There is no doubt that Washington has tilted strongly towards Brasilia, promoting the Lula government as a counterweight to the influence exerted by the left-nationalism of Venezuela’s Chavez on the continent. Lula has encouraged this alignment, both with the deployment of the Brazilian military as “peacekeepers” in Haiti—freeing up US Marines for the occupation of Iraq—and in the recent ethanol treaty with Bush.

In conclusion, Freitas wrote: “The motive for the change being introduced in Brazil is obscure, but it is already known that the dimensions of its effects, internal and external, can only be great and grave.”

Brazil is not building up its military—and potentially pursuing nuclear weapons—because of some perceived threat from Venezuela. If anything, the political demonization of Chavez and Venezuela’s recent arms deals have merely been employed by the Brazilian military and its backers as a useful pretext for promoting rearmament.
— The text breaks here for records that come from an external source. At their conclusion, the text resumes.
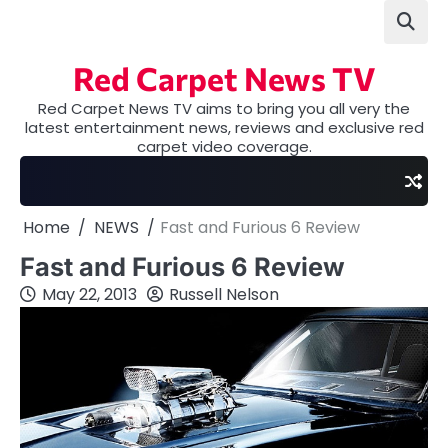
Skip
to
content
Red Carpet News TV
Red Carpet News TV aims to bring you all very the
latest entertainment news, reviews and exclusive red
carpet video coverage.
Home
NEWS
Fast and Furious 6 Review
Fast and Furious 6 Review
May 22, 2013
Russell Nelson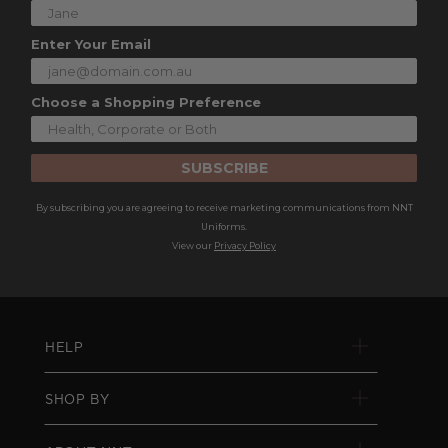
Enter Your Email
Choose a Shopping Preference
SUBSCRIBE
By subscribing you are agreeing to receive marketing communications from NNT
Uniforms.
View our
Privacy Policy
HELP
SHOP BY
Nor, obviously, is there any groundswell of popular support for increased military spending, much less a nuclear arms program. The one political figure most identified with supporting a Brazilian bomb—the recently deceased right-wing nationalist deputy and former presidential candidate Enéas Carneiro of the Party for the Reconstruction of the National Order (PRONA)—was turned into an object of public ridicule over the proposal.

Nonetheless, there are profound objective forces underlying the drive by Brazil’s ruling circles to pursue renewed military power, including nuclear weapons. The international arena is characterized by the increasingly sharp and open conflicts between the rival capitalist nation states over the control of resources and markets. This process has found its most acute expression in the eruption of American militarism, as Washington seeks to exploit its military superiority to offset its relative economic decline, launching two wars of aggression for control of energy-rich regions in the course of the last seven years.

General Moreira Barros’s warnings about Brazil becoming a “target” for potential wars over increasingly scarce sources of energy, water and food reflects the emerging reality of a build-up towards a new period of worldwide conflagration. At the same time, the Brazilian ruling elite has its own increasing regional and global profit interests, and is prepared to utilize military force to further them.

While, no doubt, the Workers Party government will promote militarism and a revived nuclear program with the politics of nationalism, these developments pose an ominous threat to the Brazilian working class. As a result, it will confront growing attacks on its living standards, the increasing power of a military that relinquished its dictatorial grip over the country little more than two decades ago and the prospect of being dragged into a catastrophic world war.